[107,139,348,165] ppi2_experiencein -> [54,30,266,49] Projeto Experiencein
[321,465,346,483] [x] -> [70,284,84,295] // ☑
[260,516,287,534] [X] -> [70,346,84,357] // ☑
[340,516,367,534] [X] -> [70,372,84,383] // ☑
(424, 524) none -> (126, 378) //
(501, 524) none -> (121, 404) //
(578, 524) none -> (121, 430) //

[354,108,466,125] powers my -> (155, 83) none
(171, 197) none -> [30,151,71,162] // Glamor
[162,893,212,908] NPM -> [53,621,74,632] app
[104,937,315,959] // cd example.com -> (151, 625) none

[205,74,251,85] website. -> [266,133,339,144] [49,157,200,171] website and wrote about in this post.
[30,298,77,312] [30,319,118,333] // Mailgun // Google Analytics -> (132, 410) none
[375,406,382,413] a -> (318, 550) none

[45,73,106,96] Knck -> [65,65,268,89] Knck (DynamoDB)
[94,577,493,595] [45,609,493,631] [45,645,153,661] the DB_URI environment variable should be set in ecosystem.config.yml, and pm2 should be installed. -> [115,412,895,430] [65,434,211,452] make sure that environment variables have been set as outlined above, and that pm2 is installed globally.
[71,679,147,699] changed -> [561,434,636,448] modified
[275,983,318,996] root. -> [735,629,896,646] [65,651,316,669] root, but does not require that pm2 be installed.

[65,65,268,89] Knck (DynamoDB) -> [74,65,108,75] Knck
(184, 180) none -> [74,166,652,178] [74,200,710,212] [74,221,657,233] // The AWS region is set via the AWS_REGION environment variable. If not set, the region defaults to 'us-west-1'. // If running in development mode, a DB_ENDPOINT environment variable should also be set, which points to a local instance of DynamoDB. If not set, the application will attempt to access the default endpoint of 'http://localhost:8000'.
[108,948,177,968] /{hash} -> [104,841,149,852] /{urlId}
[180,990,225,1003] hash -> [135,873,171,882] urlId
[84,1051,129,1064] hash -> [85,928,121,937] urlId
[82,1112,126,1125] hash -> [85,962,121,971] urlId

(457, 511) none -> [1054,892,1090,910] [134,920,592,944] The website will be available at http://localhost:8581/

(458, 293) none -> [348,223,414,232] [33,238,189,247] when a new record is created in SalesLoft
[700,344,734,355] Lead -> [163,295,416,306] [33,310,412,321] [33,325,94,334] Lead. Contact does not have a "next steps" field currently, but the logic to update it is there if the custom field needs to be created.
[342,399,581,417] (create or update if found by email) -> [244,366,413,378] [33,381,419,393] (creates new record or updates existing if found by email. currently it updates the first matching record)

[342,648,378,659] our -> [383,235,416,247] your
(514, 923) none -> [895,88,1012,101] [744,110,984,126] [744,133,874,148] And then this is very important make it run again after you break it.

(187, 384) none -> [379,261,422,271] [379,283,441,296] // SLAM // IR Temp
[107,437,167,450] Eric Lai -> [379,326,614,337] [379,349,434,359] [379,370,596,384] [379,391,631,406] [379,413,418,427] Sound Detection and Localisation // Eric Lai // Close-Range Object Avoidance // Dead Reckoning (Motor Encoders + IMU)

┄┄┄┄┄┄

▸ **WHAT THE EXERCISE ASKS**
Using the material above, gather every line that includes "does".

▸ **RESULT OF THE EXERCISE**
[275,983,318,996] root. -> [735,629,896,646] [65,651,316,669] root, but does not require that pm2 be installed.
[700,344,734,355] Lead -> [163,295,416,306] [33,310,412,321] [33,325,94,334] Lead. Contact does not have a "next steps" field currently, but the logic to update it is there if the custom field needs to be created.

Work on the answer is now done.